(Records from a data source)
---

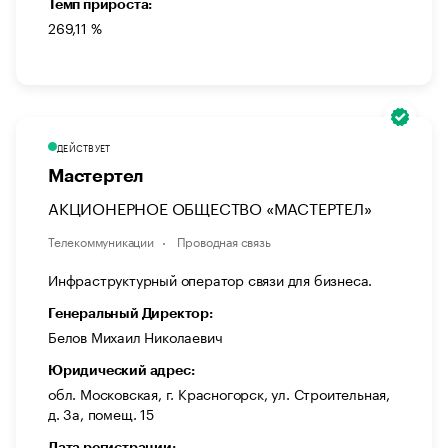
Темп прироста:
269,11 %
ДЕЙСТВУЕТ
Мастертел
АКЦИОНЕРНОЕ ОБЩЕСТВО «МАСТЕРТЕЛ»
Телекоммуникации
Проводная связь
Инфраструктурный оператор связи для бизнеса.
Генеральный Директор:
Белов Михаил Николаевич
Юридический адрес:
обл. Московская, г. Красногорск, ул. Строительная,
д. 3а, помещ. 15
Дата регистрации:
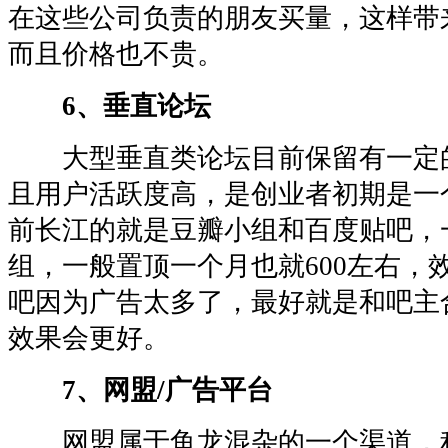
在这些公司负责的朋友买量，这样带
而且价格也不贵。
6、垂直论坛
大型垂直类论坛目前保留有一定
且用户活跃度高，是创业者初期是一
前长江的就是豆瓣小组和百度贴吧，一
组，一般置顶一个月也就600左右，
吧因为广告太多了，最好就是和吧主
效果会更好。
7、网盟/广告平台
网盟属于鱼龙混杂的一个渠道，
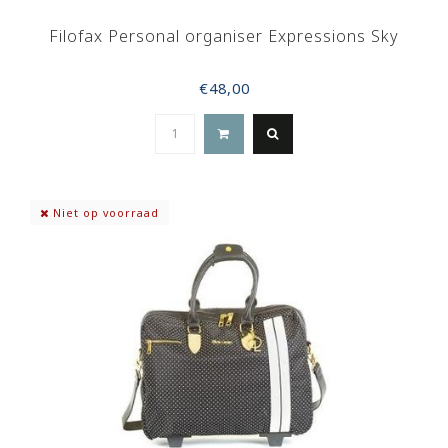
Filofax Personal organiser Expressions Sky
€48,00
Niet op voorraad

---

§ TO-DO ITEM
Output every line of the listing above as a Markdown table with the columns "Nr" and "Line", numbering the rows and skipping blank lines. Leave the pictures out of the answer.

§ RESPONSE TO THE TASK
| Nr | Line |
|---|---|
| 1 | Темп прироста: |
| 2 | 269,11 % |
| 3 | ДЕЙСТВУЕТ |
| 4 | Мастертел |
| 5 | АКЦИОНЕРНОЕ ОБЩЕСТВО «МАСТЕРТЕЛ» |
| 6 | Телекоммуникации |
| 7 | Проводная связь |
| 8 | Инфраструктурный оператор связи для бизнеса. |
| 9 | Генеральный Директор: |
| 10 | Белов Михаил Николаевич |
| 11 | Юридический адрес: |
| 12 | обл. Московская, г. Красногорск, ул. Строительная, |
| 13 | д. 3а, помещ. 15 |
| 14 | Дата регистрации: |
| 15 | 在这些公司负责的朋友买量，这样带 |
| 16 | 而且价格也不贵。 |
| 17 | 6、垂直论坛 |
| 18 | 大型垂直类论坛目前保留有一定 |
| 19 | 且用户活跃度高，是创业者初期是一 |
| 20 | 前长江的就是豆瓣小组和百度贴吧，一 |
| 21 | 组，一般置顶一个月也就600左右， |
| 22 | 吧因为广告太多了，最好就是和吧主 |
| 23 | 效果会更好。 |
| 24 | 7、网盟/广告平台 |
| 25 | 网盟属于鱼龙混杂的一个渠道， |
| 26 | Filofax Personal organiser Expressions Sky |
| 27 | €48,00 |
| 28 | Niet op voorraad |